### [What is required]
When you set down the entries, keep every word exactly as it is but drop the pictures.

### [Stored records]
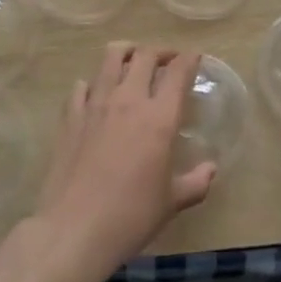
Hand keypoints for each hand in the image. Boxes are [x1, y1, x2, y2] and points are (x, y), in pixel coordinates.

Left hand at [31, 44, 215, 279]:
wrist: (74, 229)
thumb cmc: (131, 217)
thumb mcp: (172, 203)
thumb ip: (196, 182)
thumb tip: (210, 169)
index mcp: (159, 117)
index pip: (177, 72)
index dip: (189, 59)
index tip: (195, 58)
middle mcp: (128, 100)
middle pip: (145, 55)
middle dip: (160, 52)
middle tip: (167, 61)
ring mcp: (95, 104)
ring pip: (111, 57)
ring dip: (126, 52)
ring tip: (133, 61)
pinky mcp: (70, 116)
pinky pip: (82, 85)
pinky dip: (94, 82)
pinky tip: (97, 93)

### [Answer for the task]
Hand keypoints for each hand in the image. Boxes are [x1, y1, x2, y2] and points are (x, y), in pixel coordinates.

Left hand at [31, 44, 215, 279]:
wrist: (74, 229)
thumb cmc: (131, 217)
thumb mcp: (172, 203)
thumb ip: (196, 182)
thumb tip: (210, 169)
index mcp: (159, 117)
index pip: (177, 72)
index dip: (189, 59)
index tip: (195, 58)
middle mcp: (128, 100)
middle pip: (145, 55)
middle dip: (160, 52)
middle tip: (167, 61)
ring mcp: (95, 104)
ring pip: (111, 57)
ring dip: (126, 52)
ring tip: (133, 61)
pinky mcp: (70, 116)
pinky pip: (82, 85)
pinky dip: (94, 82)
pinky tip: (97, 93)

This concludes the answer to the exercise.